Was könnte man tun, um diese im Land zu halten?
In den USA gilt für energieintensive Nutzungen teilweise ein Strompreis noch unter dem französischen Industrietarif von 4 Cent. Unternehmen bekommen dazu einen langfristigen Zehn-Jahres-Vertrag. Das ist unvergleichlich attraktiver als alles, was wir hier insbesondere in Deutschland haben.
Was halten Sie von dem Plan der Bundesregierung, einen Industriestrompreis einzuführen?
Herr Habeck diskutiert über einen Energietarif von 6 Cent. Aber damit liegen wir immer noch über dem Preisniveau, das wir vorher hatten. Der Industriestrompreis wäre dann ein gutes Instrument, wenn es diesen Tarif für alle Unternehmen gäbe. Die Bundesregierung will das aber nur für wenige Unternehmen mit einem komplizierten System der Zuteilung und Konditionierung einführen. Da bleiben wieder viele Unternehmen auf der Strecke. Als IHK-Organisation müssen wir uns für eine bessere Alternative einsetzen, weil wir die Unternehmen in der Breite vertreten - kleine, mittlere und große mit unterschiedlich hohem, aber alle eben mit Bedarf an stabilem und bezahlbarem Strom.
Wie hoch schätzen Sie die Chancen, bei dem Thema noch zu Verbesserungen zu kommen?
Das ist jedenfalls nicht zu Ende diskutiert und wir führen hier weiter intensive Gespräche. Ein guter Ansatzpunkt ist die inzwischen in der Bundesregierung gereifte Erkenntnis, dass beim Strompreis etwas getan werden muss. Wir versuchen alles, um eine gute Lösung zu erzielen.
Auch auf das Problem Fachkräftemangel hat die Bundesregierung reagiert. Was bringt uns die erleichterte Zuwanderung?
Die geplanten Erleichterungen im Fachkräfteeinwanderungsgesetz sind sinnvoll. Wir haben dadurch bessere Möglichkeiten, an Fachkräfte aus anderen Ländern zu kommen. Unser Problem ist aber: Es hapert in der praktischen Umsetzung und wir haben nach wie vor keine Willkommenskultur.
Was verstehen Sie darunter?
Es wird Fachkräften häufig schwer gemacht, nach Deutschland zu kommen. Wenn sie nach Deutschland kommen wollen, haben sie oft Verfahren von vielen Monaten vor sich, um ein Visum zu bekommen. Für diese Prozesse fehlen digitale Strukturen, um sie zu erleichtern und zu beschleunigen.
Wo klemmt es denn da? Fehlen die nötigen PCs?

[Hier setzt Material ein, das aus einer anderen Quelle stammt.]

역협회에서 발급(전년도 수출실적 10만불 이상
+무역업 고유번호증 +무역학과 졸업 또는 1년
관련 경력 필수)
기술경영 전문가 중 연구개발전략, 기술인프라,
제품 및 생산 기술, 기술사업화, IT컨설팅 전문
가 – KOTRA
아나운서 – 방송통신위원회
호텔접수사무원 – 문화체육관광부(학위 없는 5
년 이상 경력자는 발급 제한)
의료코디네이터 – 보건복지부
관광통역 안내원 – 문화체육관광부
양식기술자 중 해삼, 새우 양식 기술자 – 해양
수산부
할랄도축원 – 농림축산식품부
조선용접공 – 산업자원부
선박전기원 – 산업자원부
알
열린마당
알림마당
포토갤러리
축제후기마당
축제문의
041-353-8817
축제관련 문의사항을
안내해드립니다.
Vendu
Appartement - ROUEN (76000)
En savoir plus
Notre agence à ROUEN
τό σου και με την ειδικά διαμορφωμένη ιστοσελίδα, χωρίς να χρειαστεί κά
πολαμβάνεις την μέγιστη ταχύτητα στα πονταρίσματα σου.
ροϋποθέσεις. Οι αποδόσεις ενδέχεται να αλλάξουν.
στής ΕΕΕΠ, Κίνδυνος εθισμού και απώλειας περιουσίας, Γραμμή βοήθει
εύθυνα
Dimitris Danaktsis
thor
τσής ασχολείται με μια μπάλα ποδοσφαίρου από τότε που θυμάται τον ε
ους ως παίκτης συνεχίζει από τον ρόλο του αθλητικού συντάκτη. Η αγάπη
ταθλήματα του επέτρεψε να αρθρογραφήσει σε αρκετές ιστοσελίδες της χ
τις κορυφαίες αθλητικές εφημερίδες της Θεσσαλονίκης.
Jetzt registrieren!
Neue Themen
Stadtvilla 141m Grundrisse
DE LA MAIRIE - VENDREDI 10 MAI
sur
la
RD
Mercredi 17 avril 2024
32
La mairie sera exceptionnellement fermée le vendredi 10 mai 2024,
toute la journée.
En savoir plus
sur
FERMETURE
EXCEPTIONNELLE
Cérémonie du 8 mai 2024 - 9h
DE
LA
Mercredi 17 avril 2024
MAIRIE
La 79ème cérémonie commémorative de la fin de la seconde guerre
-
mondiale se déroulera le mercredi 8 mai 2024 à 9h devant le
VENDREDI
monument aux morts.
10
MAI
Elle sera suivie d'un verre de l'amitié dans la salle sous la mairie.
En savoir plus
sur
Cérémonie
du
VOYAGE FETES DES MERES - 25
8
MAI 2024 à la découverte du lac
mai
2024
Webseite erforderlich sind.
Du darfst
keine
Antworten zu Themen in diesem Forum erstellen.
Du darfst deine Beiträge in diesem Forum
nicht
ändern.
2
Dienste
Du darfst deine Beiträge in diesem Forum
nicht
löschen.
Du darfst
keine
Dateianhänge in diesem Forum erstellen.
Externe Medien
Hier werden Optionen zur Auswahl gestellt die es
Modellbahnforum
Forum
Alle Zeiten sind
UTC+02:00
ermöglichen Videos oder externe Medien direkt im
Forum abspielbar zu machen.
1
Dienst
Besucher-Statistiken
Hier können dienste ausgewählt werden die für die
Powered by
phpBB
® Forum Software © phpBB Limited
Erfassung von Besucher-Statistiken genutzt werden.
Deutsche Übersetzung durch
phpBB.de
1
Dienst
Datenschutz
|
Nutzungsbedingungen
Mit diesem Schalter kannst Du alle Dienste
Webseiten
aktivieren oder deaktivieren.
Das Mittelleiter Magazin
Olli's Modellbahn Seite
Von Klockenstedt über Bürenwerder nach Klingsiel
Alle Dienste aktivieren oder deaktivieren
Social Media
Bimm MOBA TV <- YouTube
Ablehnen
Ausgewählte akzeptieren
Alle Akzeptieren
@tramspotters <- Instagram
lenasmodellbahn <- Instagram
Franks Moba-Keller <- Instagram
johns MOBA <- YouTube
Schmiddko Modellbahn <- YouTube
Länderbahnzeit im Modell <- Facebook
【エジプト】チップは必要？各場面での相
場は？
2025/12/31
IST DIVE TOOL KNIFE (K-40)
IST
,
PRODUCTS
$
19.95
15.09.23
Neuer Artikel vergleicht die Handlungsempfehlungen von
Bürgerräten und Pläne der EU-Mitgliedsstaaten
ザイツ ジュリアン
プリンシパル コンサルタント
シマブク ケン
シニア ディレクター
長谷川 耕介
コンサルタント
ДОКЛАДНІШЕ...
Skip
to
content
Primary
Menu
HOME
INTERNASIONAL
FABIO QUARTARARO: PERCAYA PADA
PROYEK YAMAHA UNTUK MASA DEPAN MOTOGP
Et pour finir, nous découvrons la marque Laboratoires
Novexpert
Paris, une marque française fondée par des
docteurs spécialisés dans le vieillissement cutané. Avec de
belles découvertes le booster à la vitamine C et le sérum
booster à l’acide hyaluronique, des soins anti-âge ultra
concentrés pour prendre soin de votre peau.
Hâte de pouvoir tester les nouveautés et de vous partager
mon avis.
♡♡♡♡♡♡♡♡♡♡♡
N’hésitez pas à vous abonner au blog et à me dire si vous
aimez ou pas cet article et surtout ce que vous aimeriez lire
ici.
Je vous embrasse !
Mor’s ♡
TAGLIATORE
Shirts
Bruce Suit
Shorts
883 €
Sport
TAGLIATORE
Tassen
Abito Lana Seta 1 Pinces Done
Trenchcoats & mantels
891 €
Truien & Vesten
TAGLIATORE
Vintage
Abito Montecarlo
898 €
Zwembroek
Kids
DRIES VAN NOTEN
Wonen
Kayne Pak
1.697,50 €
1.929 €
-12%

Ich habe mit Botschaftern in afrikanischen Ländern gesprochen. Die sagen mir, ihre Mitarbeiter bearbeiten die Einreise-Anträge waschkörbeweise, die müssen Formulare handschriftlich ausfüllen. Weil die Botschaften zu wenig Personal haben, setzen sich mancherorts die Botschafter am Wochenende selbst hin, um Anträge zu bearbeiten.
Hat die Bundesregierung die schnellere Visa-Vergabe nicht längst zugesagt?
Das Online-Zugangsgesetz sollte bis Ende 2022 umgesetzt sein und unter anderem auch die Beantragung von Aufenthaltstiteln beinhalten. Leider sind wir aber von einer Flächendeckung weit entfernt. Die seit Jahren zu langsame Geschwindigkeit bei der Verwaltungsdigitalisierung ist ein schwieriges Thema. Auch bei der besseren Vereinbarkeit von Familie und Beruf haben wir Nachholbedarf. Der gesetzliche Anspruch auf Kinderbetreuung kann nicht erfüllt werden, solange das Angebot viel niedriger ist als die Nachfrage. Und die Angebote unserer Kitas müssen gerade in den Randzeiten flexibler sein.